Skeletal x-ray utilization among Medicare beneficiaries is up, according to a new study published in the Journal of the American College of Radiology. Utilization is up 5.5 percent among radiologists and more than 11 percent among nonradiologists.
The authors studied Medicare claims data from 2003 to 2015. Overall, the utilization rate per 1,000 Medicare beneficiaries increased 9.5 percent during that time.
“Skeletal radiography remains a prevalent, widely performed imaging examination,” wrote Daniel J. Mizrahi, MD, department of radiology at Thomas Jefferson University Hospital in Philadelphia, and colleagues.
Skeletal x-ray utilization increased a whopping 441 percent among nonphysician providers such as nurse practitioners. Utilization also increased 14.4 percent among chiropractors and podiatrists, and 10.6 percent among orthopedic surgeons. Utilization among primary care physicians (PCPs), meanwhile, decreased 33.5 percent.
“Utilization by PCPs, as well as their share in utilization, has decreased substantially, but utilization by nonphysician providers has increased substantially,” the authors wrote. “This may reflect a tendency on the part of PCPs to scale back their interpretations and instead have the nurse practitioners and physician assistants who work with them take on that responsibility.”
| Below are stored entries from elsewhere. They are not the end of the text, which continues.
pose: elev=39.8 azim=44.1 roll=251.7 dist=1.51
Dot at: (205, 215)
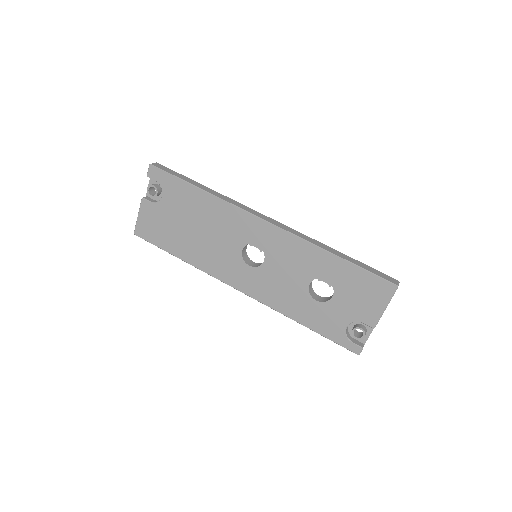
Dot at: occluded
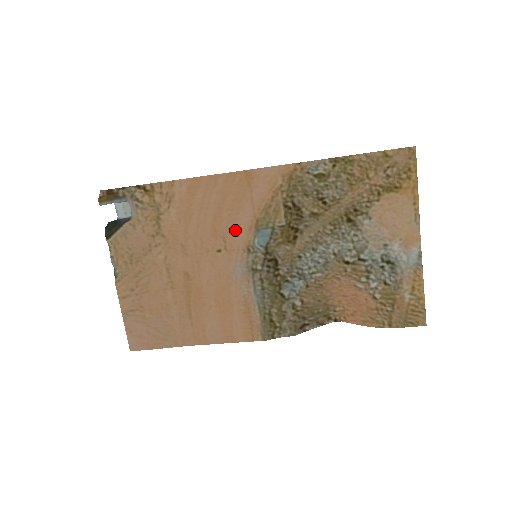
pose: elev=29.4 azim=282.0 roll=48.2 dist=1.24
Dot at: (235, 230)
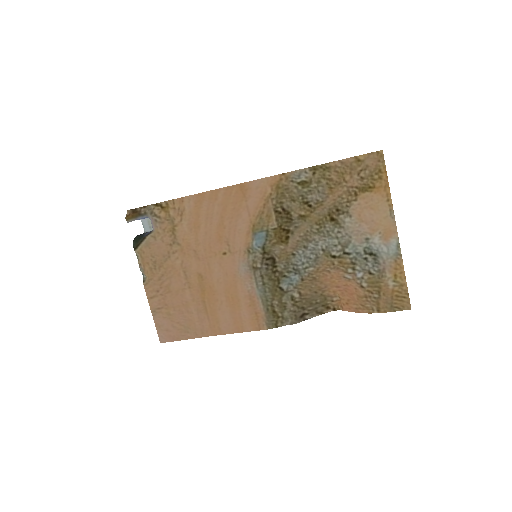
Dot at: (236, 235)
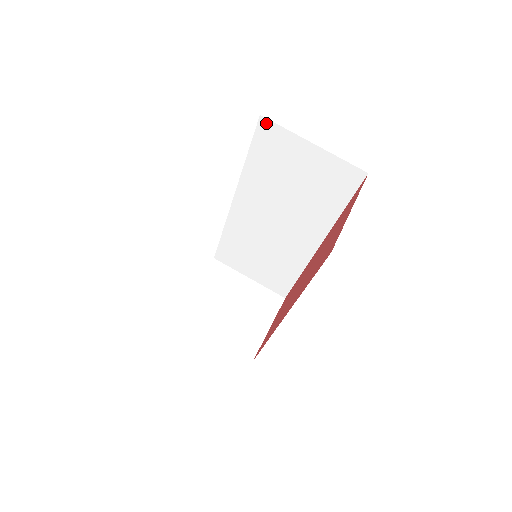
The authors noted their study had limitations. For instance, Medicare data is only going to reflect trends present in Medicare patients, not all patients nationwide. In addition, the study “may have somewhat overestimated the number of examinations read by nonradiologists” due to some nonradiologist physicians filing global claims when performing imaging.
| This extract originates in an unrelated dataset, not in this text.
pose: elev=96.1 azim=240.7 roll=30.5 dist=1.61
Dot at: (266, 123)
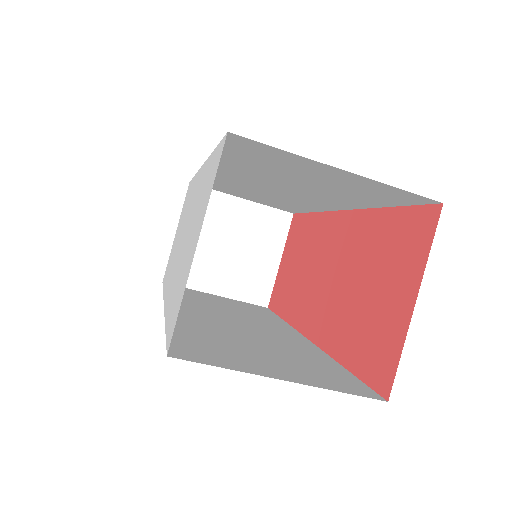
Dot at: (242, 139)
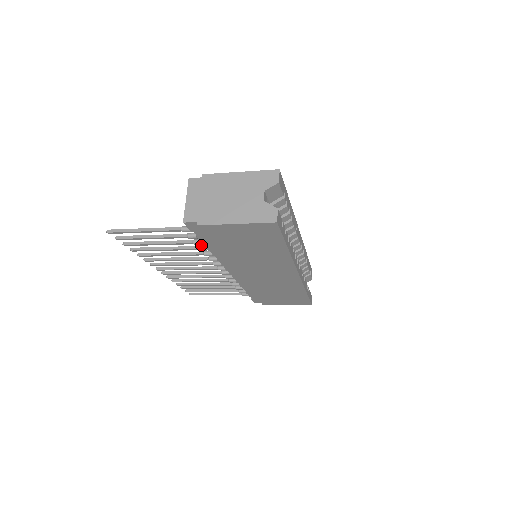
Mizrahi et al. added that the rise in skeletal x-rays was “somewhat surprising” given the success and growth of other modalities. Could more research help explain this trend?
“The facts that the rate increase among nonradiologists has been double that among radiologists, and that most office skeletal radiography is interpreted by nonradiologists, raise concerns about self-referral and quality,” the authors wrote. “In particular, interpretations by nurse practitioners and physician assistants warrant further scrutiny.”